1. Refactor your code into functions so it's easy to rerun with arbitrary variables
2. Work on Performing a T-test without using Scipy in order to get "under the hood" and learn more thoroughly about this topic.
### Start with a 1-sample t-test
 - Establish the conditions for your test 
 - [Calculate the T Statistic](https://blog.minitab.com/hs-fs/hubfs/Imported_Blog_Media/701f9c0efa98a38fb397f3c3ec459b66.png?width=247&height=172&name=701f9c0efa98a38fb397f3c3ec459b66.png) (You'll need to omit NaN values from your sample).
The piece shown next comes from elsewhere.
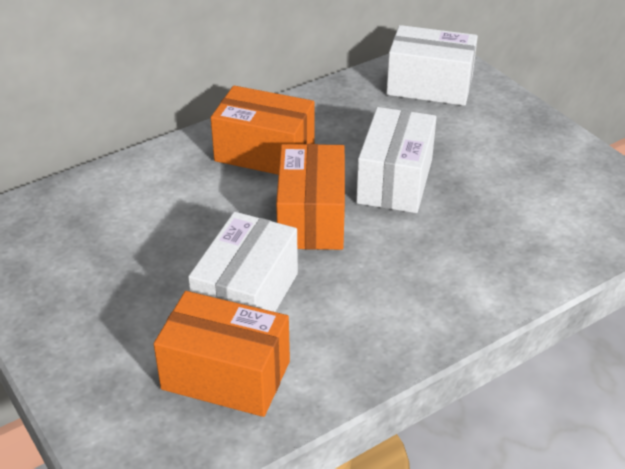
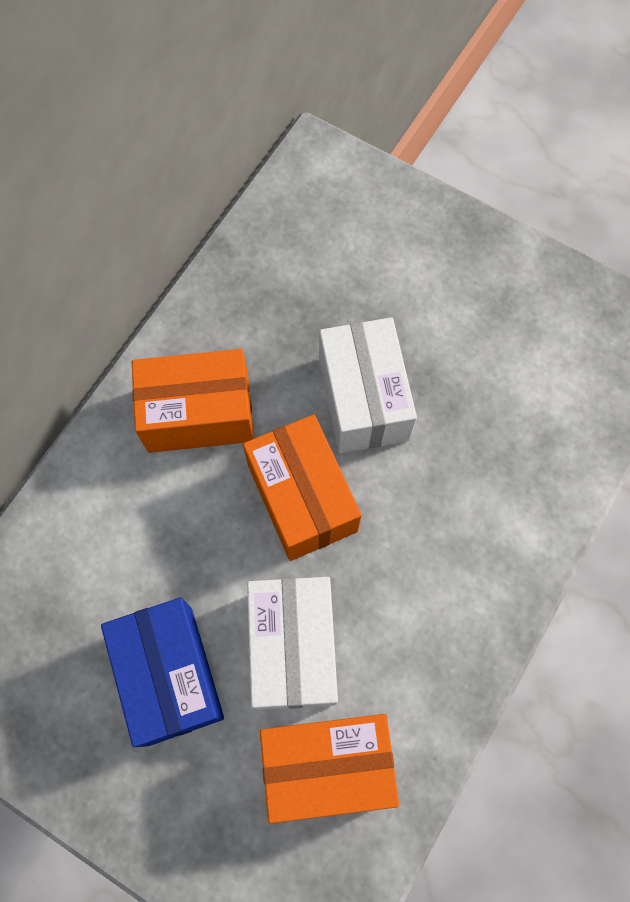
camera: 25 degrees left, 30 degrees up
white box [386,25,478,106] -> none
none -> blue box [101,597,224,747]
 - Translate that t-statistic into a P-value. You can use a [table](https://www.google.com/search?q=t+statistic+table) or the [University of Iowa Applet](https://homepage.divms.uiowa.edu/~mbognar/applets/t.html)
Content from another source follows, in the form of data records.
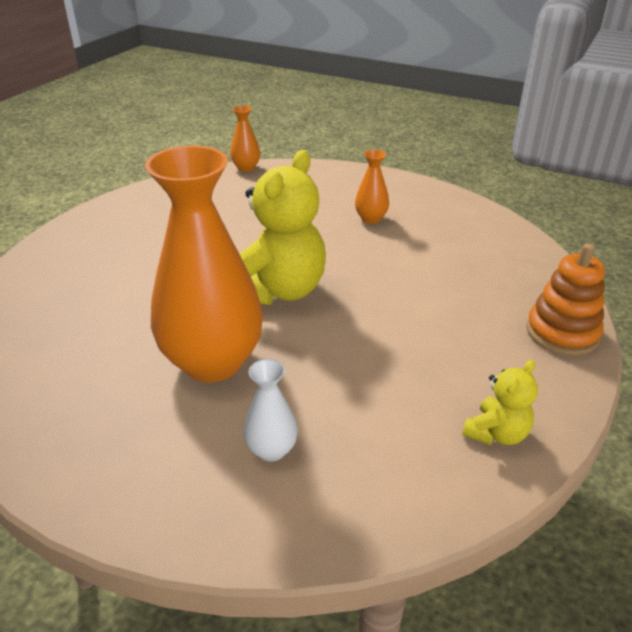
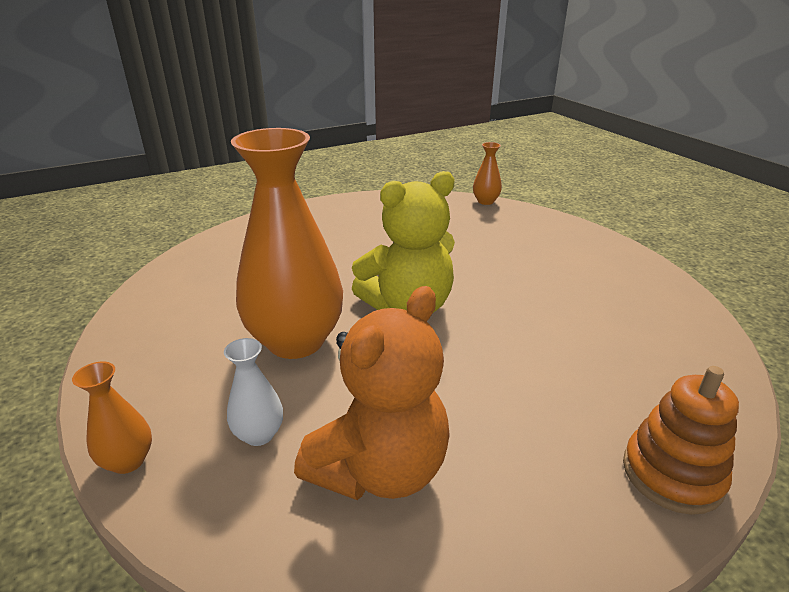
camera: 35 degrees right, 5 degrees down
orange vase [355,150,389,224] -> orange vase moved to [72,361,152,474]
yellow teddy bear [462,360,538,445] -> none
none -> orange teddy bear [294,286,450,500]

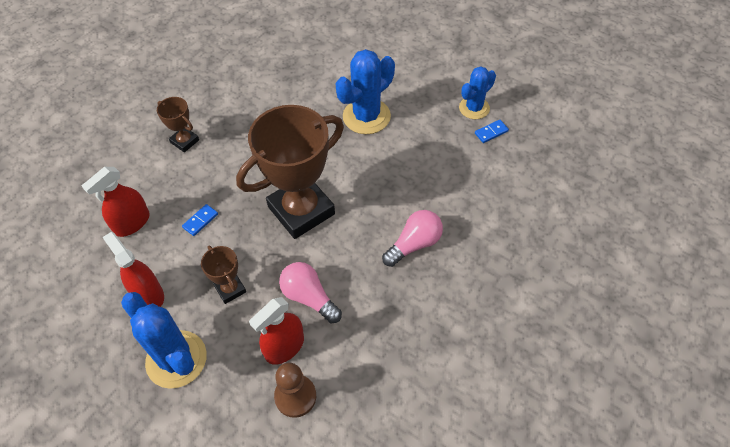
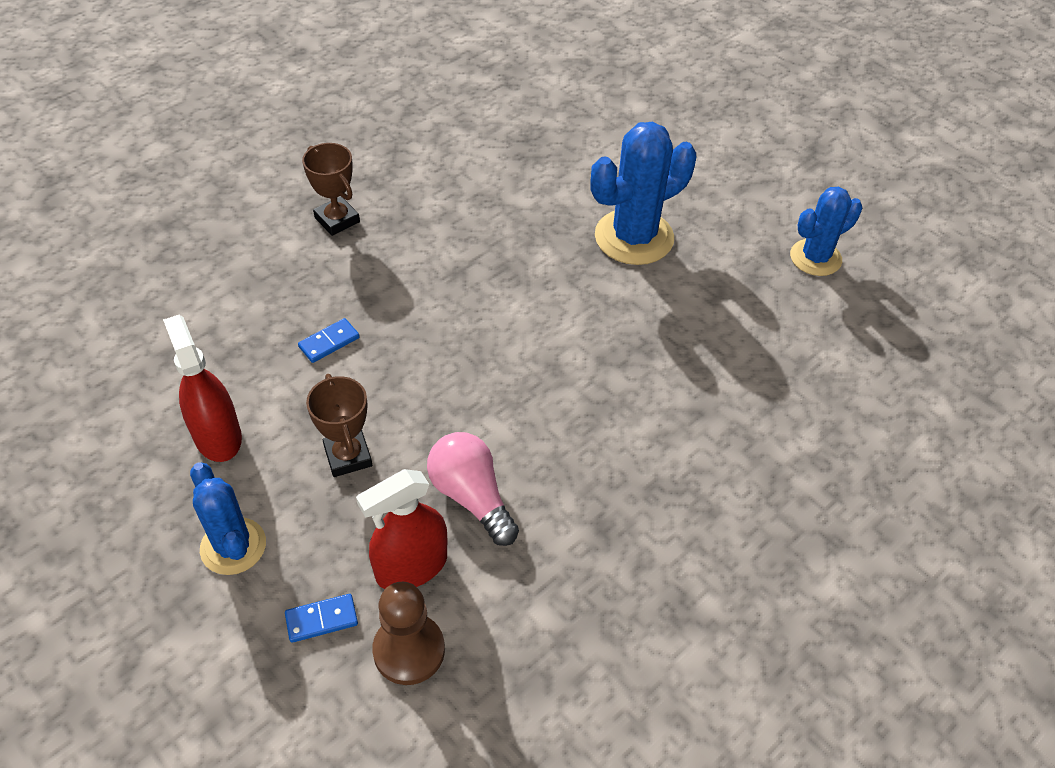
camera: 10 degrees right, 5 degrees down
red spray bottle [82,167,150,237] -> none
blue cactus [121,292,207,389] -> blue cactus [190,462,266,575], size x0.64
brown trophy [236,105,344,239] -> none
pink light bulb [382,210,443,267] -> none
blue domino [475,120,509,143] -> blue domino moved to [285,594,358,643]

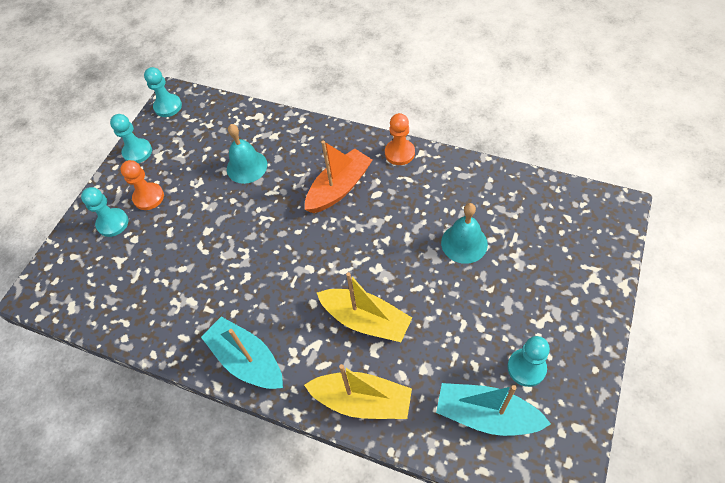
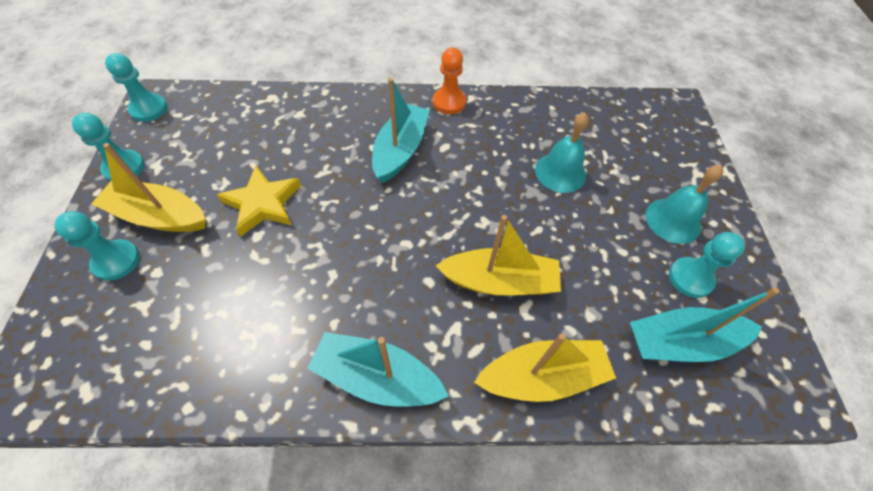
camera: 30 degrees left, 0 degrees up
orange pawn [120,160,164,210] -> yellow boat [91,143,206,232]
turquoise bell [227,124,267,184] -> turquoise bell moved to [646,165,723,244]
orange boat [305,140,372,213] -> turquoise boat [372,78,430,183]
none -> yellow star [217,165,301,237]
 ### Then try a 2-sample t-test
 - Establish the conditions for your test 
 - [Calculate the T Statistic](https://lh3.googleusercontent.com/proxy/rJJ5ZOL9ZDvKOOeBihXoZDgfk7uv1YsRzSQ1Tc10RX-r2HrRpRLVqlE9CWX23csYQXcTniFwlBg3H-qR8MKJPBGnjwndqlhDX3JxoDE5Yg) (You'll need to omit NaN values from your sample).
 - Translate that t-statistic into a P-value. You can use a [table](https://www.google.com/search?q=t+statistic+table) or the [University of Iowa Applet](https://homepage.divms.uiowa.edu/~mbognar/applets/t.html)

 ### Then check your Answers using Scipy!